Con todo el trabajo que recaía a espaldas de éste hombre no se podía esperar milagros culinarios, de hecho la variedad en la alimentación era escasa, sobre todo porque los sistemas de conservación tampoco eran óptimos y consistía básicamente en maíz, harina de maíz, porotos, tocino, jamón y melaza y para beber, agua, café y whisky.
Ocasionalmente alguna vez, bisonte, venado, liebre o alguna ave.
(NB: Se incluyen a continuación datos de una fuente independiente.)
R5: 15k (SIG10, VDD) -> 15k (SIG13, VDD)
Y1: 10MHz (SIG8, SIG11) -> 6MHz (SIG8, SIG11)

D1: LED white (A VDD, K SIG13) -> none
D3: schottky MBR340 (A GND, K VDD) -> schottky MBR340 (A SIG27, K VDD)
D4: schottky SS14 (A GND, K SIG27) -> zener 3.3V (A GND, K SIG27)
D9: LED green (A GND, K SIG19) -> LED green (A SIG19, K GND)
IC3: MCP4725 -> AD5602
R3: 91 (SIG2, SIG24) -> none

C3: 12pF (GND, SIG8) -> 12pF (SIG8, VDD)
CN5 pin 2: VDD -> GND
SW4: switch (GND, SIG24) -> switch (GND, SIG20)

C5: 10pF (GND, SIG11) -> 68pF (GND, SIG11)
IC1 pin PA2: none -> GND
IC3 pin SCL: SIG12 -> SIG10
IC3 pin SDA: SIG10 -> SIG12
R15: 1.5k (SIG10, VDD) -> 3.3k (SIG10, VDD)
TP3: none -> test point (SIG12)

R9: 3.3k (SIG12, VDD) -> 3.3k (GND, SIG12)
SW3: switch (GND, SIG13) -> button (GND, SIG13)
En conjunto la alimentación era de fécula y pobre en carne, paradojas del oficio para unos hombres que conducían ganado.
El maíz se consumía verde aún, hervido con la mazorca y después frito en grasa animal, también se comía en forma de gachas al desleír la harina en leche, mush and milk, también como una galleta e incluso como legumbre.
El máximo refinamiento culinario se alcanzó con la elaboración de una salsa que servía para acompañar la carne, o sola a cucharadas, y que consistía en un preparado a base de leche, manteca de cerdo y harina de maíz.
El whisky servía no sólo para quitar las penas de aquellos pobres hombres, también era una medicina, mezclado con azúcar cande y caliente que curaba los resfriados y sólo, como desinfectante de las heridas.
Hoy la herencia culinaria de alguna forma continúa con el llamado fast food o comida rápida. Hemos evolucionado tecnológicamente, pero no en nuestras raíces culturales, y aquellas personas que por razones de trabajo, economía y rapidez necesitan alimentarse, no comer en el sentido más bello de la palabra, acuden a los nuevos cocineros del far west para degustar unas deleznables hamburguesas con sabor a plástico acompañadas por papas fritas o comen hot dogs. Lo peor de todo es que esta moda se extiende por el mundo como un signo de juventud desenfadada y dinámica... y es que los gringos nos saben vender hasta la basura.